To test the selection biases claimed for X-ray surveys, we further explored the eFEDS sample to investigate the selection effects of eROSITA. We studied the eROSITA X-ray imaging data for a sample of 325 clusters and groups significantly detected in the eFEDS field. We characterized their dynamical properties by measuring several dynamical estimators: concentration, central density, cuspiness, centroid shift, ellipticity, power ratios, photon asymmetry, and the Gini coefficient. We find no evidence for a bimodality in the distribution of the morphological parameters of our clusters. We instead observe a smooth transition from the cool core to the non-cool core and from relaxed to disturbed states, with a preference for skewed distributions or log-normal distributions. This work is also published in A&A (Ghirardini V., Bahar Y. E., Bulbul E., et al., 2022, A&A, 661, A12.)
One essential step in constructing the cluster mass function is to model the scaling relations between the X-ray observable and the weak lensing mass. We model the X-ray observable-to-mass-and-redshift relations using the three-year (S19A) weak-lensing data from the Hyper Suprime-Cam (HSC) Subaru Strategic Program survey, including the rest-frame soft-band and bolometric luminosity (LX and Lb), the emission-weighted temperature, the mass of intra-cluster medium, and the mass proxy (Bahar Y. E., Bulbul E., et al., 2022, A&A, 661, A7; Chiu I. N., Ghirardini V., et al., 2022, A&A, 661, A11). My group has performed the X-ray observable measurements of the eFEDS-detected clusters in the field and published the scaling relations.
One of the major discoveries in the eFEDS field was the detection of eROSITA’s first superclusters in the eFEDS field (Ghirardini V., Bulbul E., et al., 2021, A&A, 647, A4.) Superclusters constitute a significant fraction of the cosmic web and are the largest non-virialized objects in the Universe. After the first discovery, we performed an independent search in the eFEDS field and located 19 superclusters (Liu A., Bulbul E., et al., 2022, A&A, 661, A2). This work showed for the first time the power of eROSITA in detecting and mapping the large-scale structure and was highlighted in a press release (https://phys.org/news/2020-12-supercluster-astronomers.html). The supercluster detection algorithm developed on the eFEDS field is used on the first All-Sky Survey to locate all massive superclusters above our flux limit (Liu, A., Bulbul, E., et al., 2023, in prep.)

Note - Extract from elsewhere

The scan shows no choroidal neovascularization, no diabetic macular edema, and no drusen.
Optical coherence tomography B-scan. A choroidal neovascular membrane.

Additionally, we applied our source detection and X-ray data reduction routines. We tested on the eFEDS field using the ERC funds on the first eROSITA All-Sky Survey. We identified 12,247 optically confirmed galaxy groups and clusters detected in the 0.2-2.3 keV as extended X-ray sources in a 13,116 deg2 region in the western Galactic half of the sky, which eROSITA surveyed in its first six months of operation. This catalog represents the largest ICM-selected galaxy cluster and group catalog to date (Bulbul, E., Liu, A., et al. 2023, submitted to A&A).
We are currently applying our methods, developed on the eFEDS field, on the first eROSITA All-Sky Survey to constrain the cosmological parameters (Ghirardini, V., Bulbul, E., et al. in prep).
The eFEDS field served as a test survey to develop the necessary science software, including but not limited to the detection algorithm, catalog creation, X-ray processing, and the X-ray selection function. After the eFEDS publications, we focused on analyzing the first All-Sky Survey observations and developed the cosmology pipeline, which is applied to the survey data. These results will be the first precision cosmology measurements made by cluster counts. They will produce precision cosmological measurements, the energy density of total matter, and the normalization of density fluctuations at a 3-5% level. We expect to submit the cosmology paper on the first All-Sky Survey published next year.

Another major achievement beyond cosmology we expect to deliver before the end of the project is the detection of whim filament and large-scale structure with eROSITA. In this project, we stack eROSITA observations of more than 7000 optically selected filaments. This will be the first study to detect baryons from cosmic filaments, which will constrain the missing baryons in the Universe.